Ensuring the longevity of your business is a key (and often overlooked) component of any business owners’ financial plan. As a business owner, you need to think about the disruption which could be caused by disability, retirement, bankruptcy, divorce or death of one of the business owners / shareholders of your business. Having a buy-sell agreement can address these issues in advance of them happening, however; a buy-sell agreement is only as good as the funding arrangement in place. In fact, having a buy-sell agreement without the proper funding mechanisms can actually have the opposite effect of what was intended, leading to the collapse of the business.
What is a Buy-Sell Agreement?
When you have a business with more than one owner, it's a good idea to plan for the possibility of losing an owner’s services, whether due to illness, disability or death. If you'd like the surviving owner to purchase the business interest of the departing owner, consider drafting a buy-sell agreement.
This agreement sets out the terms and conditions relating to how an active owner will take over a departing owner’s interest in the business. Once this is complete, you can then have a look at your options for financing the agreement.
Structuring a Buy-Sell Agreement
A buy-sell agreement can be funded with any combination of Life, Disability or Critical Illness insurance. Your Valley First Life & Disability Specialist, your accountant and your lawyer will assist you in determining the funding method that suits your operation.
Work with your business partner to plan your financing of the buy-sell agreement ahead of time to avoid these drawbacks:
Lenders see increased risk when a business loses an owner, so borrowed funds may be difficult to obtain. Also, the loan is repaid with after-tax dollars.
Using surplus corporate cash
Using these funds weakens the cash position at a time when the loss of an owner may already strain the cash flow. This option may also limit business growth.
Assets of significant dollar value are typically critical to the operation.
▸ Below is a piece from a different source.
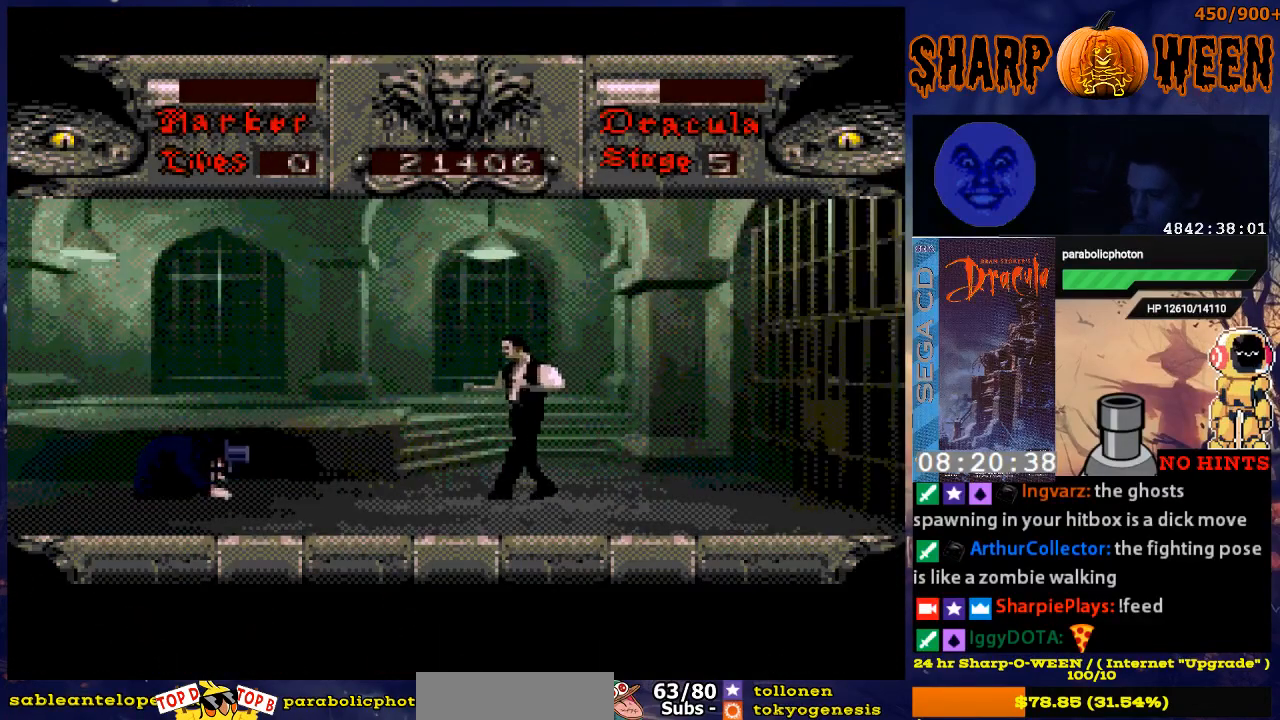
{"buttons": ["DPAD_LEFT"], "events": [[235, "A", "down"], [385, "A", "up"]]}
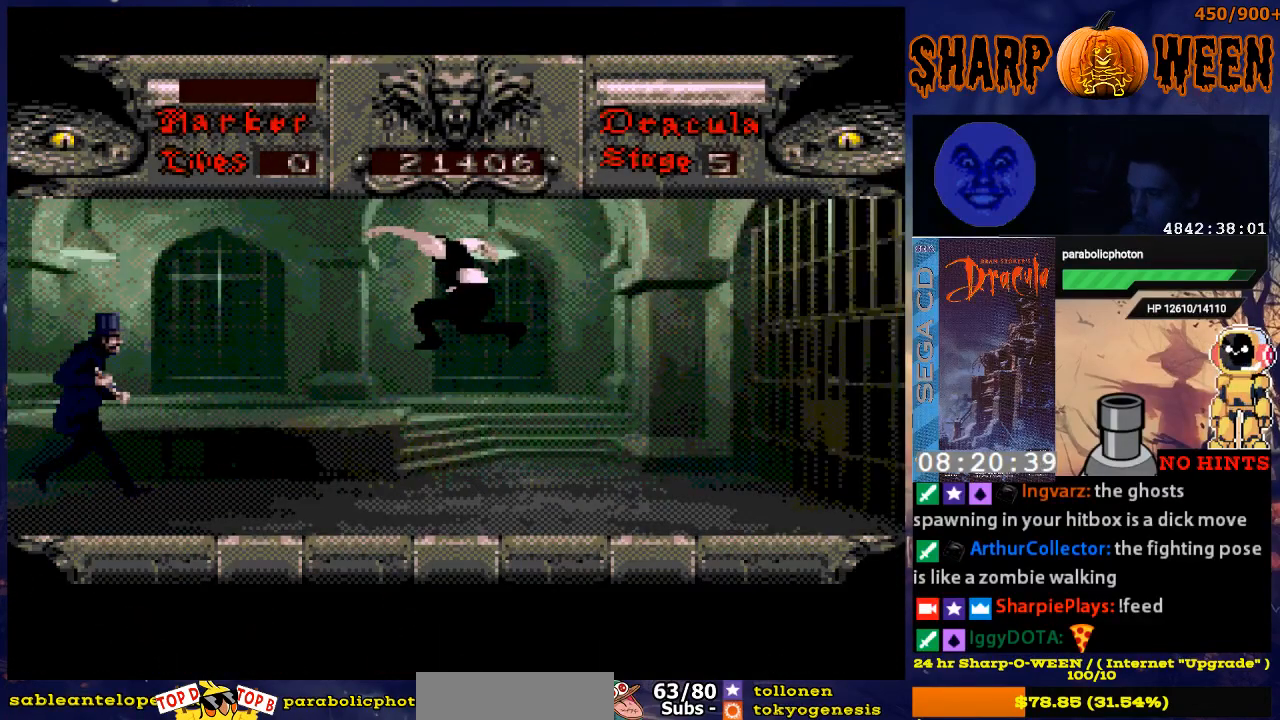
{"buttons": ["DPAD_LEFT"], "events": [[184, "C", "down"], [285, "C", "up"], [385, "C", "down"], [435, "C", "up"]]}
Also, liquidating assets costs time and money, and a forced sale may result in selling below value.
Benefits of Funding with Insurance
When funding a buy-sell agreement in the event of an owner’s death, the preferred method is typically life insurance:
- Annual premiums are cost-effective
- Proceeds are tax-free
- Death benefit amount is guaranteed
- Payment is received exactly when needed
Disability insurance funds a buy-sell agreement in the event of sickness or injury preventing an owner from working.
Critical Illness insurance funds an agreement if an owner suffers a covered illness or condition such as cancer, heart attack or stroke.